The Higgs boson is produced with a very small probability in proton-proton collisions. For any given collision, calculating the production rate involves summing up the contribution of a very large number of different physical reactions, each of which is calculable by analytical means. It is complicated, because each term depends on two unknown quantities: the fraction of their parent proton energy, x, that is carried by each of the partons (quarks or gluons) that hit each other. x is a number between 0 and 1, and the larger it is, the more probable (according to some complicated analytical function that theorists can cook up for you) it is that a Higgs boson is produced. But since we have a good model for the probability that partons carry a fraction x of the proton momentum, we can perform the integral by analytical means. No need to summon Ulam's method here.

However, when the Higgs boson then decays (and again, we can compute the relative outcomes with analytical means), what remains of it is a set of particles that travel through the CMS detector: say, a pair of muons and a pair of jets of hadrons. Now things really get messy, because each of those particles, the muons and the hadrons, can interact with the material of the detector in many different ways. Basically every time a particle comes close to an atom, there is a chance that the particle radiates a photon, or breaks the nucleus apart, or does nothing.
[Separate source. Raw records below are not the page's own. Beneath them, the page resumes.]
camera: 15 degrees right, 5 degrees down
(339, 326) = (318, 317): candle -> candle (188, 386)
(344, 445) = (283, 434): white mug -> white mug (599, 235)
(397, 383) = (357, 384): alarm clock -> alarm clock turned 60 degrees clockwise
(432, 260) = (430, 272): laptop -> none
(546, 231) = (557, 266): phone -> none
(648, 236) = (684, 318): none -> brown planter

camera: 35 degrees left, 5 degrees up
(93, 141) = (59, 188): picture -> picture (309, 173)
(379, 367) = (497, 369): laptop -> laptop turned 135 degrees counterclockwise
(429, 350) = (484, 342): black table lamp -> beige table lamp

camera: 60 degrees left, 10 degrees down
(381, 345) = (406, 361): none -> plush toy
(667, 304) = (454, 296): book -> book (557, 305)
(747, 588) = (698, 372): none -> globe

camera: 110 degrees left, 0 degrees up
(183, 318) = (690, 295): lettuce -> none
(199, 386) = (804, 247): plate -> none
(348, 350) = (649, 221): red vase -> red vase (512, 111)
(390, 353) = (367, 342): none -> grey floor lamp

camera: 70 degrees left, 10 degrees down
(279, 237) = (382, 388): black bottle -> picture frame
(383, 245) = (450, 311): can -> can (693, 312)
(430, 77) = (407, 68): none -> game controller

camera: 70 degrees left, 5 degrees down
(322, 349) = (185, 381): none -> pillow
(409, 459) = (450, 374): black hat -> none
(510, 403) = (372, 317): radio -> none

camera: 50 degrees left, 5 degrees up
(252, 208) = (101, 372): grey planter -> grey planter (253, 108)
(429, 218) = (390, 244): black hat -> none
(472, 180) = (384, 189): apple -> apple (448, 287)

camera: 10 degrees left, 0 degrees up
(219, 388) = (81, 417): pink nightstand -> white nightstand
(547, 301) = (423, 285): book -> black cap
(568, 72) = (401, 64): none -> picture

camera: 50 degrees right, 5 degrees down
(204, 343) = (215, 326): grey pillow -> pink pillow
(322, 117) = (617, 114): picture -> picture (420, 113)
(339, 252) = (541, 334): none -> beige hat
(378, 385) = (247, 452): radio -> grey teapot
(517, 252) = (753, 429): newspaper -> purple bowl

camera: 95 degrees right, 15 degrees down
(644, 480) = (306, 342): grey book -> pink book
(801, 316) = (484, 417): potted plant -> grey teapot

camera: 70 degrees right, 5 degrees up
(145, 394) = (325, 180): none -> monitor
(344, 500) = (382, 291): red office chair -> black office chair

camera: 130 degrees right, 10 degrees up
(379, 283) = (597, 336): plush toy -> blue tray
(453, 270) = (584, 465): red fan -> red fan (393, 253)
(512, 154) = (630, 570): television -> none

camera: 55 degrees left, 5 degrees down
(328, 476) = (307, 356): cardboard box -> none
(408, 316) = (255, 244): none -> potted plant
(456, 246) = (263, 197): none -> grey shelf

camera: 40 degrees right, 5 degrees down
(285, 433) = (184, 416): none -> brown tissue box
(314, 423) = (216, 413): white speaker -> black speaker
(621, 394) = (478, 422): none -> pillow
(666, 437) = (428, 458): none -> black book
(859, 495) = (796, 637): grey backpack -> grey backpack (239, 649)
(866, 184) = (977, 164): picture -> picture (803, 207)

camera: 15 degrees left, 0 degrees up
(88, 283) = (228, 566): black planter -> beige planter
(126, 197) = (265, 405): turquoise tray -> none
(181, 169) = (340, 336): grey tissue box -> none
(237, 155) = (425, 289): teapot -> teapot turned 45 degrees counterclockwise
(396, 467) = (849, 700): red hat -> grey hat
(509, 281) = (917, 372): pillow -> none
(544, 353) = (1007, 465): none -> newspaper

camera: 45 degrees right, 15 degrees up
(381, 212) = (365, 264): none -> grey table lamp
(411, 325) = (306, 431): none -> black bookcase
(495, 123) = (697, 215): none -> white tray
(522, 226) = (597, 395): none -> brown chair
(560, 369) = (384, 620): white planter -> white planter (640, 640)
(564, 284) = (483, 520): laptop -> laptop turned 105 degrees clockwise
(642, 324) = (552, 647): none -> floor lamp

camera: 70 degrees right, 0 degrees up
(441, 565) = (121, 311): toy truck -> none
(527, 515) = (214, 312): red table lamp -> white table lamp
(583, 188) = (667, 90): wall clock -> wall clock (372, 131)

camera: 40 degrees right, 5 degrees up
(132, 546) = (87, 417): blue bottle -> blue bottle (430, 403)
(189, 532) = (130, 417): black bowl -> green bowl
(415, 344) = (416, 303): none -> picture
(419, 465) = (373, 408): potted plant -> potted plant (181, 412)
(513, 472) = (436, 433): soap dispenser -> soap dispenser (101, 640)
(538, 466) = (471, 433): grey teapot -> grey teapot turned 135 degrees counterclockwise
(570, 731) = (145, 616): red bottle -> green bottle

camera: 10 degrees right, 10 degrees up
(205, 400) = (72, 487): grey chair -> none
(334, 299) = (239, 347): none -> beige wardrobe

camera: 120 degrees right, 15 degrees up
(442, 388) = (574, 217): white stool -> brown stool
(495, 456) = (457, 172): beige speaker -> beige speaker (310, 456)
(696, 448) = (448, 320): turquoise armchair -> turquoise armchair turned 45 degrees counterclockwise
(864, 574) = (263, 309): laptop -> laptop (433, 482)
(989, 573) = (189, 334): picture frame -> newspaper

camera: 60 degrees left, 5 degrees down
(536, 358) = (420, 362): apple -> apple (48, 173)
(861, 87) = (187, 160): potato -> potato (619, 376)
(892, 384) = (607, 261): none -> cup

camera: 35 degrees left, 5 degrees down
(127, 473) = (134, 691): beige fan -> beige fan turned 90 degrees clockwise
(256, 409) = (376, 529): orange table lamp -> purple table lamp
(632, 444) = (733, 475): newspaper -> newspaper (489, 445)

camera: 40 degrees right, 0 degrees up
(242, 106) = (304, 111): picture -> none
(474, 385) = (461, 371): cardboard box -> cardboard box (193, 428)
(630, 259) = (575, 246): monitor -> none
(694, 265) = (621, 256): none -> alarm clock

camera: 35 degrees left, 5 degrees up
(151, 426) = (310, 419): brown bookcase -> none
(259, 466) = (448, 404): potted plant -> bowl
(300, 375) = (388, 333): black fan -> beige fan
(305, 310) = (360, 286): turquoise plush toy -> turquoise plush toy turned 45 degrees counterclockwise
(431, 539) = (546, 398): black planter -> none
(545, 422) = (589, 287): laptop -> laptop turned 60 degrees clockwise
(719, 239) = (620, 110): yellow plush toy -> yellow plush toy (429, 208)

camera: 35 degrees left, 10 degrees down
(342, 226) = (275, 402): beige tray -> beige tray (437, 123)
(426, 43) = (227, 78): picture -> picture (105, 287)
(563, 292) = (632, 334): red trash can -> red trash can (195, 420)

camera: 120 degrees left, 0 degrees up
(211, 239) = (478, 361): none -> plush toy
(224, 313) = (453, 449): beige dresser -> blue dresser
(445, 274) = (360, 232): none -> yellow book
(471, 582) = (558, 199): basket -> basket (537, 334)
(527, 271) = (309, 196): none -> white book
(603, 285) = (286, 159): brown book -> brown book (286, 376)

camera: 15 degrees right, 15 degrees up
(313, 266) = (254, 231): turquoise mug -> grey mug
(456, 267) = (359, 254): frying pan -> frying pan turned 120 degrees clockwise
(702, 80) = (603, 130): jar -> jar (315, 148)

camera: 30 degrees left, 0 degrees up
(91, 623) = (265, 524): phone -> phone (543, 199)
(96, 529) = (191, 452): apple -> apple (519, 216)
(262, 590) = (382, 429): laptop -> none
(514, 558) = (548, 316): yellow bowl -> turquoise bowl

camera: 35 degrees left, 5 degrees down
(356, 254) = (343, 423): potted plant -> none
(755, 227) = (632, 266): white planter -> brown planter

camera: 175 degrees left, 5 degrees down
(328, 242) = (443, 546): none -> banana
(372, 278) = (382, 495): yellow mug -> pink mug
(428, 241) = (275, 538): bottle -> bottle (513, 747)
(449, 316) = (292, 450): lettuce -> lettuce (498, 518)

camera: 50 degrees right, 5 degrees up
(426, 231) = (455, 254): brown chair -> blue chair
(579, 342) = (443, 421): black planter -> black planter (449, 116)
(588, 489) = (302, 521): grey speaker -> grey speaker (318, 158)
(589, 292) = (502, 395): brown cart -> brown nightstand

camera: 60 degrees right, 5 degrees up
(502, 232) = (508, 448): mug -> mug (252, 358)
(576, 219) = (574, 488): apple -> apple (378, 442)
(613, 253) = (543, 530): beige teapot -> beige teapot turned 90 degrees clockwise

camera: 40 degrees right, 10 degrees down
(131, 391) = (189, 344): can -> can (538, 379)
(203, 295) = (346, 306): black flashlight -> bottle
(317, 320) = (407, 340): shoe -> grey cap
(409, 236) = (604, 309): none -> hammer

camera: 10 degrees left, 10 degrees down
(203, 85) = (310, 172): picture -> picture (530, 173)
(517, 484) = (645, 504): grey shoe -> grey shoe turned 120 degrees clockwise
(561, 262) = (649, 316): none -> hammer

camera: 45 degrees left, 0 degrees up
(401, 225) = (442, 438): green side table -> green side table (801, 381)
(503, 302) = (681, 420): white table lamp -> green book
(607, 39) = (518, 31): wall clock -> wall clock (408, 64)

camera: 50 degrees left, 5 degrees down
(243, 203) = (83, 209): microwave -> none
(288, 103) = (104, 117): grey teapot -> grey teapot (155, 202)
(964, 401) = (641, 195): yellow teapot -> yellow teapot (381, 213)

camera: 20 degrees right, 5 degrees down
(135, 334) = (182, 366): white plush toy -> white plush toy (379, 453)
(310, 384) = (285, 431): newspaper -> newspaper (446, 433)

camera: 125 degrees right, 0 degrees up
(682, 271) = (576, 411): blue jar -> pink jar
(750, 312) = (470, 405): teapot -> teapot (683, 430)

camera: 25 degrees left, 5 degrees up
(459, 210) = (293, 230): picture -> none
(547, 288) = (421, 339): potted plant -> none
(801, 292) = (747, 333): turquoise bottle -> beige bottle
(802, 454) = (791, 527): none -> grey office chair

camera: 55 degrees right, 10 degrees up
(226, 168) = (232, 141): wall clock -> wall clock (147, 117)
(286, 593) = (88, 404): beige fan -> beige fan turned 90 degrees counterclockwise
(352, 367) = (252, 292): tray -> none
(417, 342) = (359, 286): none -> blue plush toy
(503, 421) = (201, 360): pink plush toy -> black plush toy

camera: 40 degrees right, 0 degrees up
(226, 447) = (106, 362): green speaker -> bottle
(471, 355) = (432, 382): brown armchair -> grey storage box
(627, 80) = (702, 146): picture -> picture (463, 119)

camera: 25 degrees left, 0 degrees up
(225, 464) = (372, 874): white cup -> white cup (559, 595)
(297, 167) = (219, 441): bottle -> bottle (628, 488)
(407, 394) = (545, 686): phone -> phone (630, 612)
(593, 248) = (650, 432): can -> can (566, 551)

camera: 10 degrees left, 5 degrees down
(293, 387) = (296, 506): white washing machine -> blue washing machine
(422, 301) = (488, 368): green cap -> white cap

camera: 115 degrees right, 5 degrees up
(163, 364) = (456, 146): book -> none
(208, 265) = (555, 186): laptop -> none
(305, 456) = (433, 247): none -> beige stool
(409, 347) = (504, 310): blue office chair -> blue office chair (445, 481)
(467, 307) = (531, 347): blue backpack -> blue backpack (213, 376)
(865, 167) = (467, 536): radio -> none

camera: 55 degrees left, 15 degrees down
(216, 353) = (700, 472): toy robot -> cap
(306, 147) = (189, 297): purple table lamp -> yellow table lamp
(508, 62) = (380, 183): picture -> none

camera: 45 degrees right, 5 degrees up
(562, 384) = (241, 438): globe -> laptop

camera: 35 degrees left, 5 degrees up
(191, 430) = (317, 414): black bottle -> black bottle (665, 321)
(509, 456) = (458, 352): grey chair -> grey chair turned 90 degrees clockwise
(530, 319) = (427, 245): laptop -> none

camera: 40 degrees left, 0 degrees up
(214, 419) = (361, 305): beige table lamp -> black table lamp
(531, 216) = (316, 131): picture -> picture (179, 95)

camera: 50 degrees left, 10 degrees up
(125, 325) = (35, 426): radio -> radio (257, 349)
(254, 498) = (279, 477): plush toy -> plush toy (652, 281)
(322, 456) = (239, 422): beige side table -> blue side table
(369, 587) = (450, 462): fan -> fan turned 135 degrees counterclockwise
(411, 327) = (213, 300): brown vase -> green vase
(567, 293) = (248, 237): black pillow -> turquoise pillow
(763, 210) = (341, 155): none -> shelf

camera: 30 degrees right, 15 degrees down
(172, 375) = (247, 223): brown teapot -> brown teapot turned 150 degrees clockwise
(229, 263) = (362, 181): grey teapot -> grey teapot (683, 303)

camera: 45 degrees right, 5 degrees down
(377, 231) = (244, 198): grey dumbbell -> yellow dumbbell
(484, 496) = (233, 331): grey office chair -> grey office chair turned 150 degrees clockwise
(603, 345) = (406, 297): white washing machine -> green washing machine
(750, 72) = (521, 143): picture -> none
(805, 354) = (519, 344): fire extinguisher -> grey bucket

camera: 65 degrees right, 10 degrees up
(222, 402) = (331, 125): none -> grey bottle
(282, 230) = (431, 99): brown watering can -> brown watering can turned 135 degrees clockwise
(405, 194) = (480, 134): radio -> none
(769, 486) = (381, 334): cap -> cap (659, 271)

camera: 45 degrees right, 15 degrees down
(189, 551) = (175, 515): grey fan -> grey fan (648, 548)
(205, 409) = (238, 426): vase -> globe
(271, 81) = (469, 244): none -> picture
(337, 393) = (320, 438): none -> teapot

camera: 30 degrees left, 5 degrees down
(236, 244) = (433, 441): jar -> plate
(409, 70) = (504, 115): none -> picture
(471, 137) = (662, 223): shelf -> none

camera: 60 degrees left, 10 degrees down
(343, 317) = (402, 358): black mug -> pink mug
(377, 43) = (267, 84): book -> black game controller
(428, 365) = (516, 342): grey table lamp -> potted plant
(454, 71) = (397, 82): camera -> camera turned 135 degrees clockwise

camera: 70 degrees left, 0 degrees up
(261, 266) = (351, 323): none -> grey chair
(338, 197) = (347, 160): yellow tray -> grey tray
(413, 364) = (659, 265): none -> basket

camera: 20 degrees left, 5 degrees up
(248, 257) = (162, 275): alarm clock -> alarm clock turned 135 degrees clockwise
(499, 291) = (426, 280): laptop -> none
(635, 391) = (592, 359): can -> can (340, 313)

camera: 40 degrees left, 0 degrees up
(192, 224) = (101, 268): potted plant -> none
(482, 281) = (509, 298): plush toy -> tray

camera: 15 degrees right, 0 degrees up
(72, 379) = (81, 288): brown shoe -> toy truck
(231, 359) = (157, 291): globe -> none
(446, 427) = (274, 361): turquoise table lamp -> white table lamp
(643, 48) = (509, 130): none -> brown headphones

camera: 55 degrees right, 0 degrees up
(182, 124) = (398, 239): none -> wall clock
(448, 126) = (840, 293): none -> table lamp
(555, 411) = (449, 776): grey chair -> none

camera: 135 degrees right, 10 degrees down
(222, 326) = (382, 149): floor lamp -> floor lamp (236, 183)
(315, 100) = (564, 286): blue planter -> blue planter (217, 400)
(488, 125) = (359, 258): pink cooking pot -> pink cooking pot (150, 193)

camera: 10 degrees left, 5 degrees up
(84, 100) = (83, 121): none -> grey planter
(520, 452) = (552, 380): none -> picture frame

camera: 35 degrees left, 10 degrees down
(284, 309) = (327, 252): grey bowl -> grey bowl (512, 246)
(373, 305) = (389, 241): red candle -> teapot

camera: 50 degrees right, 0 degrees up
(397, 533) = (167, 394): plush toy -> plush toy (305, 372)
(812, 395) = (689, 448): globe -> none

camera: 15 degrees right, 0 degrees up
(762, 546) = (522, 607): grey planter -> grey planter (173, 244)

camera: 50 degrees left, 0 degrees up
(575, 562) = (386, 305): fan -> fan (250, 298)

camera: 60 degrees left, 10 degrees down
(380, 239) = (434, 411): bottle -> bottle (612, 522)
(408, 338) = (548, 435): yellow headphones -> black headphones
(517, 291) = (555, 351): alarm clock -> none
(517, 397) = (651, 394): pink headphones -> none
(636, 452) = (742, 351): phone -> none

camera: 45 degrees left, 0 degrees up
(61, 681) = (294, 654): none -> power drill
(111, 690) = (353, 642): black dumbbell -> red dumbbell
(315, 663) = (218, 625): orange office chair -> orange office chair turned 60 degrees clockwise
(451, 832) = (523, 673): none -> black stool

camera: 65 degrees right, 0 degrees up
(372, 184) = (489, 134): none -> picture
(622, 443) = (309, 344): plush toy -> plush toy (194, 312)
The particle also may decay into others, or ionize the atom, or produce a host of other reactions. 

We in principle know the analytical expression of each of these possibilities, but summing them up to get the probability of the final outcome --e.g., if the muons make it to the outer layers of the apparatus, yielding a signal in that part of the detector, or if the jets get measured appropriately in some other part of the system, is not possible: there simply are too many atoms, too many choices those muons and hadrons have made to produce what we observe in the detector at the end of the day (pardon, at the end of the 25 nanoseconds time window within which we collect the electronic signals).

That is when the Monte Carlo method comes in. By throwing a die a gazillion times, we can "sample" the huge space of possible histories of all the particles the Higgs boson has decayed into, and get a hunch at the probability that we positively observe a Higgs-like signal in our detector. Such a calculation is crucial to allow us to trace back to the odds that Higgs-production processes from an observed number of Higgs boson-smelling candidate events we have rounded up in a given amount of time. The result of such a calculation is the so-called "cross section" of Higgs boson production, and it is one of the most wanted numbers we try to measure with the LHC.